Section 932.701 defines contraband as:
Any personal property, including, but not limited to, any vessel, aircraft, item, object, tool, substance, device, weapon, machine, vehicle of any kind, money, securities, books, records, research, negotiable instruments, or currency, which was used or was attempted to be used as an instrumentality in the commission of, or in aiding or abetting in the commission of, any felony, whether or not comprising an element of the felony, or which is acquired by proceeds obtained as a result of a violation of the Florida Contraband Forfeiture Act.
§ 932.701(2)(a) 5., Fla. Stat. (2016). The statute does not require the individual to be convicted of a felony. It merely requires the individual be using the vehicle in the commission of a felony, which is what occurred here.
Here, law enforcement arrested the defendant for "possession of unlawfully issued, stolen, fictitious, blank, forged, counterfeit driver's license." This is a felony under section 322.212, Fla. Stat. (2016). While the State amended the information to allege a misdemeanor charge, that does not eliminate the statute's application for the forfeiture proceeding.
The Escalade was also contraband under section 319.33(1)(e). That section provides it is unlawful "[t]o use a false or fictitious name, give a false or fictitious address, or make any false statement in any application or affidavit required under the provisions of this chapter or in a bill of sale or sworn statement of ownership or otherwise commit a fraud in any application." § 319.33(1)(e), Fla. Stat. (2016). The defendant obtained the Escalade using a false or fictitious name and acquired title of the vehicle with this false name.
The statute further provides "[a]ny motor vehicle used in violation of this section shall constitute contraband which may be seized by a law enforcement agency and shall be subject to forfeiture proceedings pursuant to ss. 932.701 - 932.704." § 319.33(6), Fla. Stat. Even if it could be said that the vehicle did not automatically fall under section 932.701's definition of contraband, it fits within the definition under section 319.33.
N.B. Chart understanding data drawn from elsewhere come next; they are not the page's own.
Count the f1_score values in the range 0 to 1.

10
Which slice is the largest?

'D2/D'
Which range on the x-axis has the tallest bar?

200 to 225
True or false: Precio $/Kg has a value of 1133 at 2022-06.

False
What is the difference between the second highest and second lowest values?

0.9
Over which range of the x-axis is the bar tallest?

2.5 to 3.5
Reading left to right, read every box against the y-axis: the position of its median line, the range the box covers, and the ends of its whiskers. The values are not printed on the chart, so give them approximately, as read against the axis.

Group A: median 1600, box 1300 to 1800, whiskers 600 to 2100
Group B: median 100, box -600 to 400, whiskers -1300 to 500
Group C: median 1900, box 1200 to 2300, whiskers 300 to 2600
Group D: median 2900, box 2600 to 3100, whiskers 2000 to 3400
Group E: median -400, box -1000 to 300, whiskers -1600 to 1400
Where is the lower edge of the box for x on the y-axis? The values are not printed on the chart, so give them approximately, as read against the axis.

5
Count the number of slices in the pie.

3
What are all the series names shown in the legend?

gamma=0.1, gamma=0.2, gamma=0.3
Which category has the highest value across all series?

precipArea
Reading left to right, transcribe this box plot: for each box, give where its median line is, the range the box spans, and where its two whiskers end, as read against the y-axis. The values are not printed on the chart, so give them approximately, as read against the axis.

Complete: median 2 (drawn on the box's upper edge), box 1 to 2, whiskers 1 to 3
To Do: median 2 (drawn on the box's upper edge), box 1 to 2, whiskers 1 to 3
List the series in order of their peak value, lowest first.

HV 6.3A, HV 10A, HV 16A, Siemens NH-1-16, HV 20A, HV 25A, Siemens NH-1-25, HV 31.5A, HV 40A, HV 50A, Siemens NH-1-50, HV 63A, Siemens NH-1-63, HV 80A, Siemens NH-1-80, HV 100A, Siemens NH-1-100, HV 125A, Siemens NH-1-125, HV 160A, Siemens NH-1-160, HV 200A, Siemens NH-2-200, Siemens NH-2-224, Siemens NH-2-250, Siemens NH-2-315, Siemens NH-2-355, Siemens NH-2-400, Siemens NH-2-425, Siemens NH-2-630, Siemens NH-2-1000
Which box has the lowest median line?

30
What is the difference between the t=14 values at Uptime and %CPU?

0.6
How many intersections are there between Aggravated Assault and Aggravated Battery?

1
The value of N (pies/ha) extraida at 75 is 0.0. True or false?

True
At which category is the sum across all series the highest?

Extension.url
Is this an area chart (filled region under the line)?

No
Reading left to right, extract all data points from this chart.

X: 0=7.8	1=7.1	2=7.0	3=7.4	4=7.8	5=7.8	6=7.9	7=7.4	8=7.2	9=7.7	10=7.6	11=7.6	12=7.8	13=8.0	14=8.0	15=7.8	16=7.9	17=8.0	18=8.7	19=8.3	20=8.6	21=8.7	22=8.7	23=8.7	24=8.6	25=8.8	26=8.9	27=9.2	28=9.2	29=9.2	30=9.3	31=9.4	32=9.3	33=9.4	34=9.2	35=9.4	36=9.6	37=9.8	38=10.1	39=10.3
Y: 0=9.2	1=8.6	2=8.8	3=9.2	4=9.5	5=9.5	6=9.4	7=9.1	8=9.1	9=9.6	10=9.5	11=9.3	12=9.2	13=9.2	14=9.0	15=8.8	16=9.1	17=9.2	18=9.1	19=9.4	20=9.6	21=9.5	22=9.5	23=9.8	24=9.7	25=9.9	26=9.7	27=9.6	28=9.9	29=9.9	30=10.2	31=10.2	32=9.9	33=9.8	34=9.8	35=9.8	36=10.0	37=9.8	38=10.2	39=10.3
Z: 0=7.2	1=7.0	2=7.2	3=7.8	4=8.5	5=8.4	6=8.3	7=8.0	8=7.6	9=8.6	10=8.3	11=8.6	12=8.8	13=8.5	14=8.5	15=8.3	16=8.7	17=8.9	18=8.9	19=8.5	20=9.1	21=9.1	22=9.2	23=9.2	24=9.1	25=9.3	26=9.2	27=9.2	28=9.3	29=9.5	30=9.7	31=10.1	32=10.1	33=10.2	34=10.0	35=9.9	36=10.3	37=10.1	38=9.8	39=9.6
And last, the defendant argues the seizure of the Escalade constitutes excessive punishment, prohibited by Article I, § 17 of the Florida Constitution. She explains the forfeiture is excessive punishment because she was convicted of only two misdemeanor charges, thus the punishment was disproportional. The State responds the forfeiture is directly related to the crime and does not constitute excessive punishment. By granting summary judgment, the trial court rejected the defendant's argument sub silencio. Very recently, the United States Supreme Court has weighed in on the issue. Timbs v. Indiana , ––– U.S. ––––, 139 S.Ct. 682, 203 L.Ed.2d 11 (2019). There, the Court held the Fourteenth Amendment's Due Process Clause incorporates the Eighth Amendment's protection against excessive fines. Id. at 687. The Court did so in a case very similar to this one where an Indiana resident had his new Land Rover SUV forfeited based on his conviction for dealing in a controlled substance and conspiracy to commit theft. Id. at 686.
The Indiana trial court denied the State's request to forfeit the $42,000 vehicle finding the forfeiture to be grossly disproportionate to the gravity of the offenses. Id. The intermediate appellate court agreed. Id. The Indiana Supreme Court disagreed holding the Eighth Amendment's excessive fines clause was inapplicable to the state's forfeiture. Id. The United States Supreme Court reversed. Id. at 691.
Similarly, the Escalade's forfeiture in this case may be grossly disproportionate to the gravity of the two misdemeanor offenses to which the defendant pleaded or even the felony charges for which she was arrested. Because the trial court did not have the benefit of Timbs when it ruled on the motion for summary judgment, we remand the case to the trial court to determine if the value of the forfeited property is grossly disproportionate to the gravity of the offenses.
Reversed and remanded.
Ciklin and Klingensmith, JJ., concur.